Bu konuda mahkemeye "iyiniyete" sığmayan ve benimle açıkça oyalandığını belirten bir madde eklenebilir mi ? Eklersem eşimin "kendi de istedi" şeklindeki daha da küçülen bir savunması olacağı şüphesiz, bunun gibi zamanlarda kendisi "evliliğimizin kurtulacağı, her şeyin çok güzel olup çocuklarımızın olacağı, hatta benim iş aramayıp hemen çocuk doğurmam gerektiğini tekrarlayıp duruyor". Eminim bir çok kişi benim aklı başında bir birey olarak bu yalanlara kanmamam gerektiğini söylecektir ama iyiniyet sınırları nasıl fazlasıyla zorlanır inanın hayatı öğrendiğimi sanan, gayet prensip sahibi olduğumu iddia eden ben bile yaşadıklarıma inanmakta zorluk çekip nasıl bu kadar onurumla oynanmasına izin verdiğimi aklım almıyor??!!!

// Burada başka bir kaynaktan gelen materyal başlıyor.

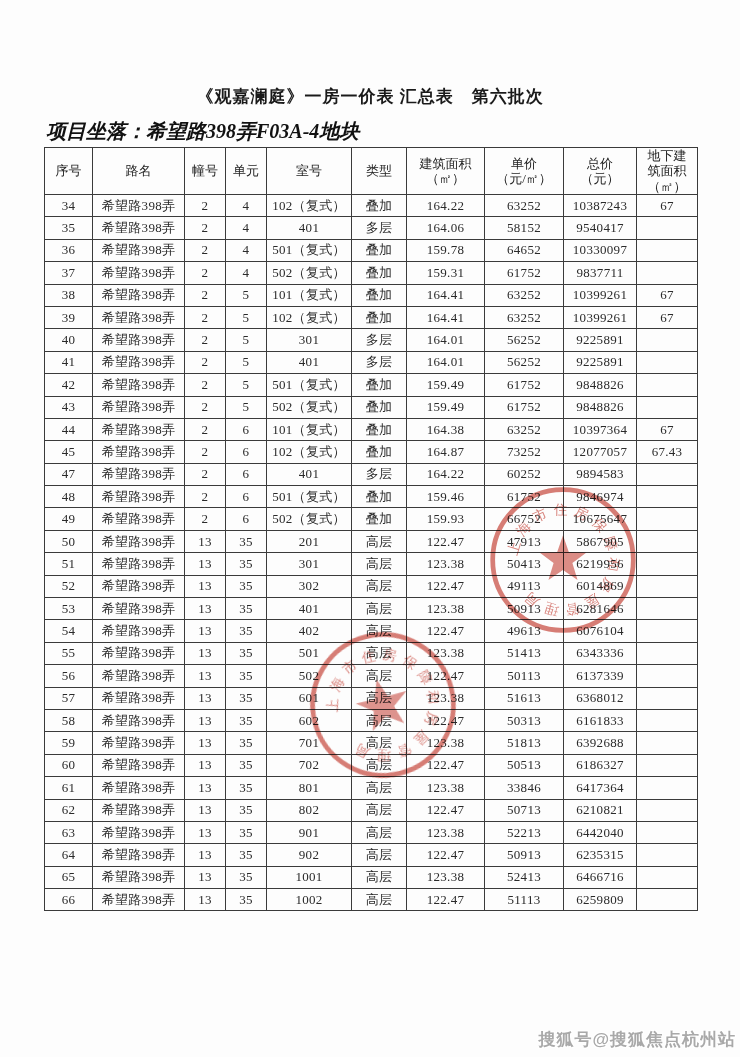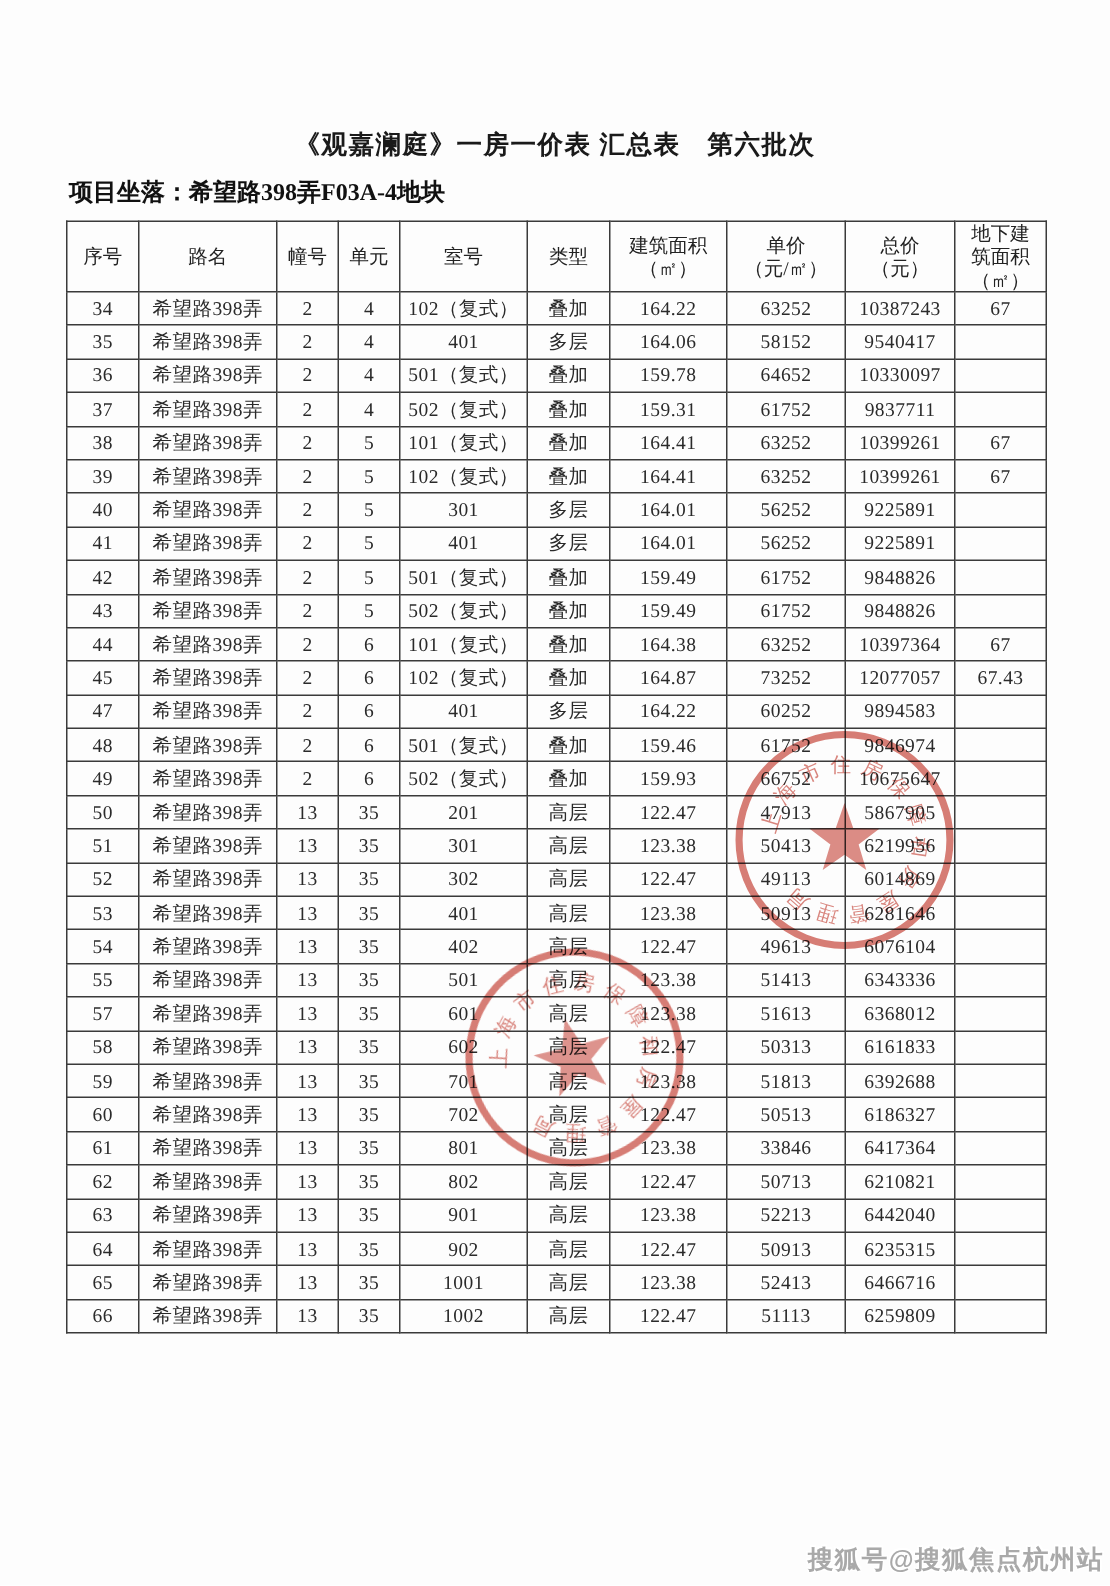"项目坐落：希望路398弄F03A-4地块" .location { font-size: 16px -> 20px; font-style: none -> italic }
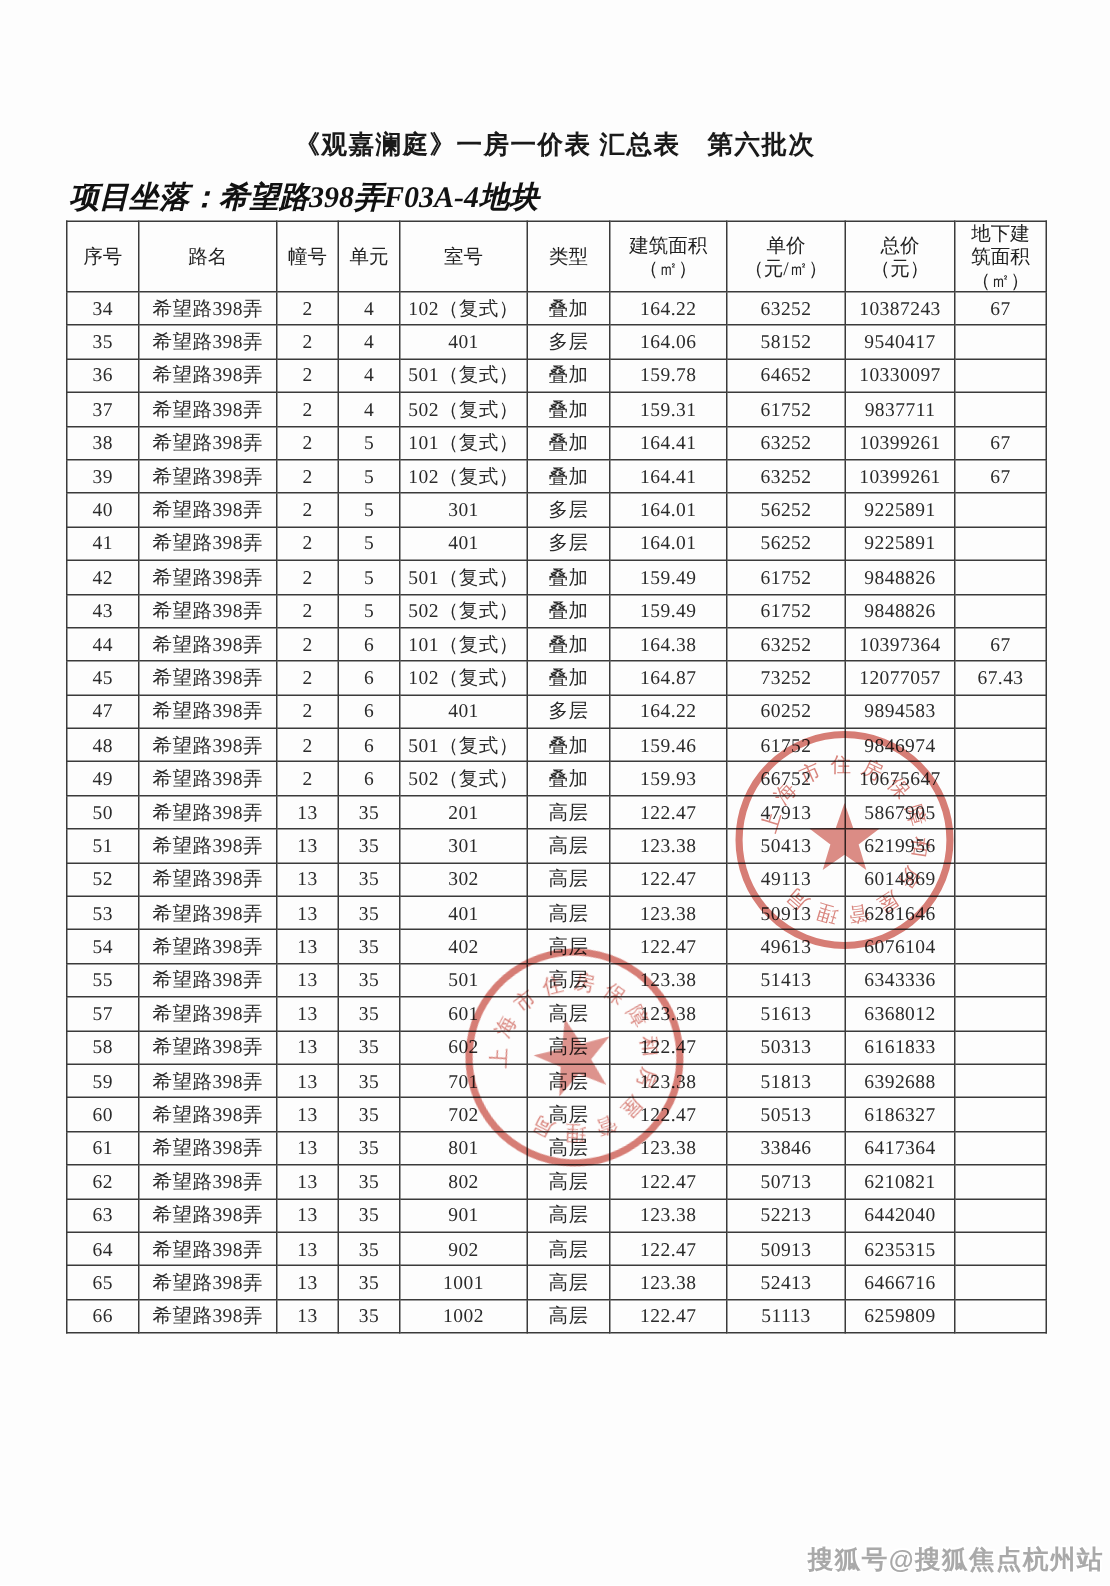"56" tr { html: none -> <tr> <td>56</td> <td>希望路398弄</td> <td>13</td> <td>35</td> <td>502</td> <td>高层</td> <td>122.47</td> <td>50113</td> <td>6137339</td> <td></td> </tr> }
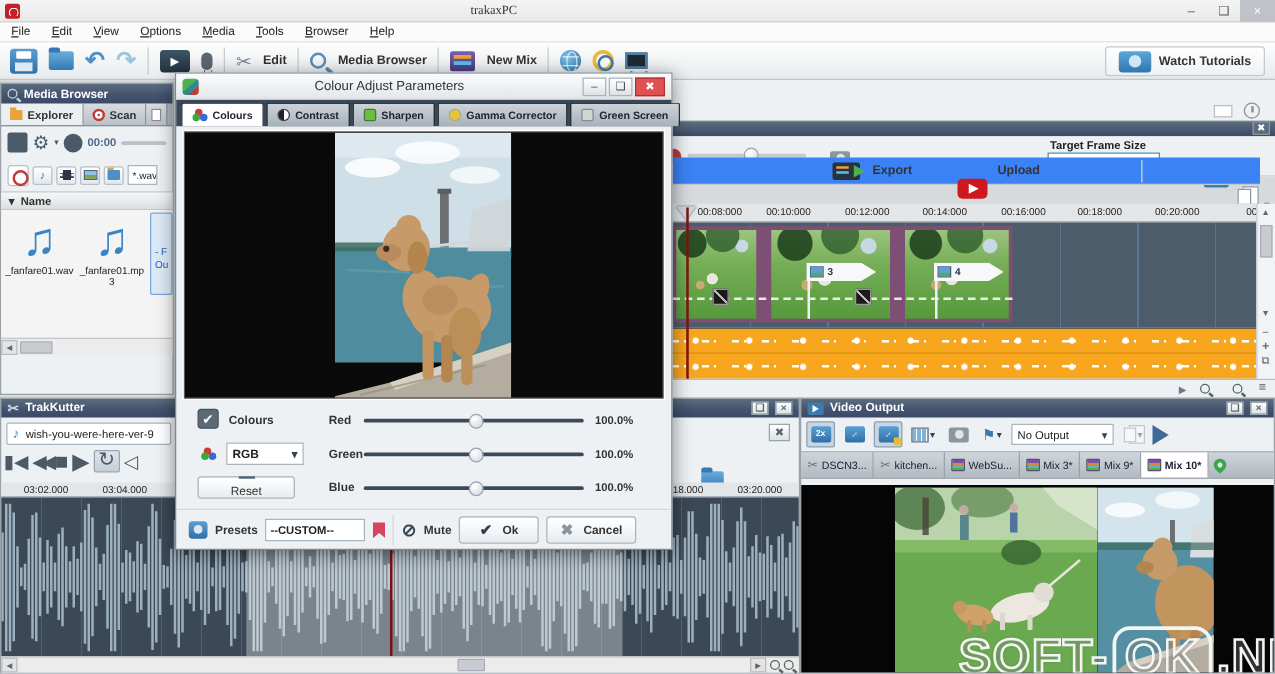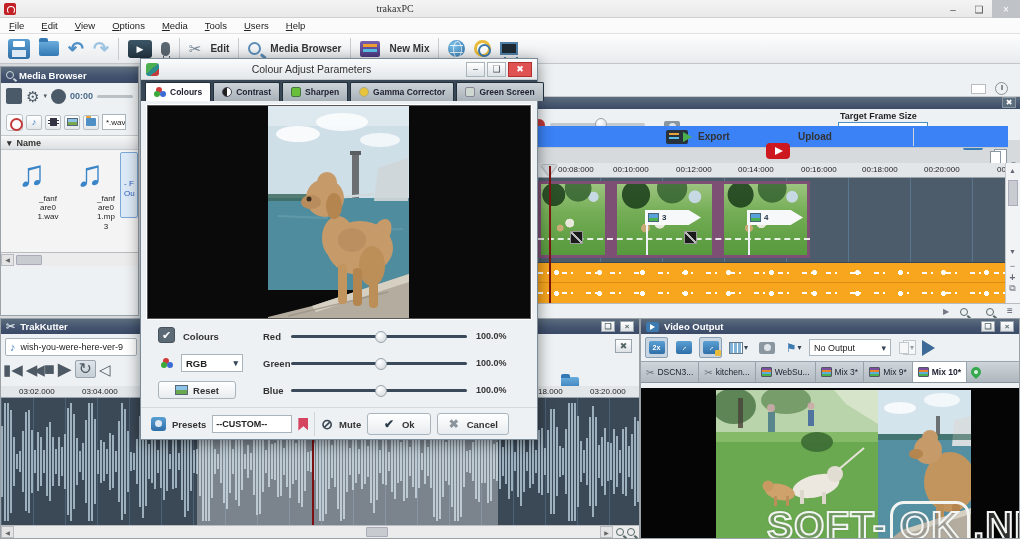"Users" span.menu-item { text: Users -> Browser }
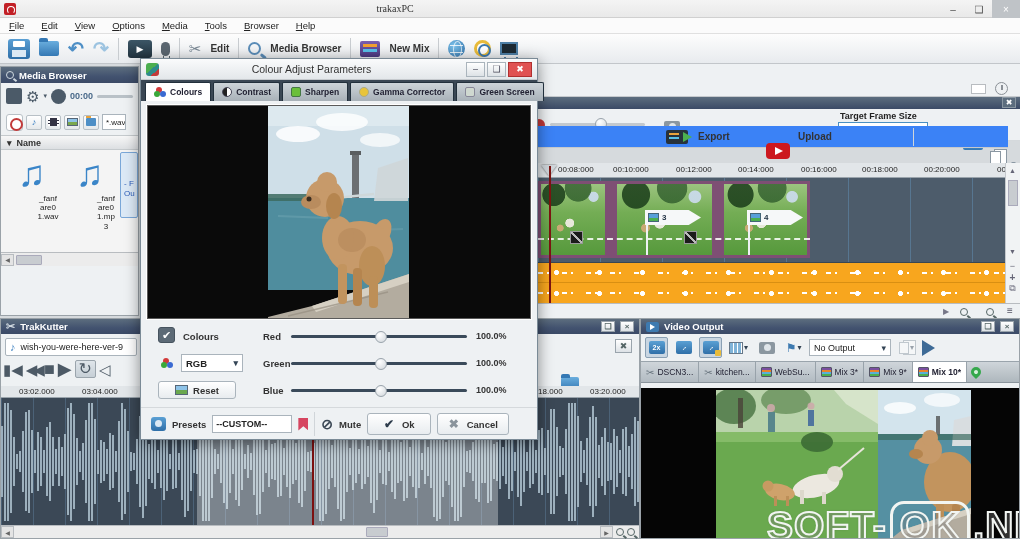"Watch Tutorials" div.wt-btn { html: none -> <div> <div></div> <span>Watch Tutorials</span> </div> }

Eşim edinilen araba ve parayı kendi çalışıp kazandığını ve o sürede aydı yaşadığımızı iddia edecektir peki öyleyse ayrı yaşadığımız halde nasıl oluyor da mütemadiyen görüşüp birlikte olduk ?! demem doğru olur mu?! Mahremiyetimi ortaya döküp malzeme yapmak istemem ama kullanılıp atılmak çok onur kırıcı. Madem ayrıydık neden ben davalar için buluşmaya her gidişimde benimle yoğun ısrar, dayatma, ikna...ve boşanmadan caydırma konusunda dildöküp birlikte oldu ve hemen sonrasında hakaretmesajları çekti. Bu ne çelişki. Kimsenin bu denli dengesiz davranıp şerefimle, duygularımla oynamaya hakı olamaz. O hakkı ben vermiş gibi gözüksem bile. Oldukça insani duygularla "inanmak" istemiş olamazmıyım ?!

Cevabınızda sözünü ettiğiniz mal rejimi hususundaki gerekli koşullar nedir acaba ?

Yorumlarınızla bana ışık olduğunuz için teşekkür ediyorum.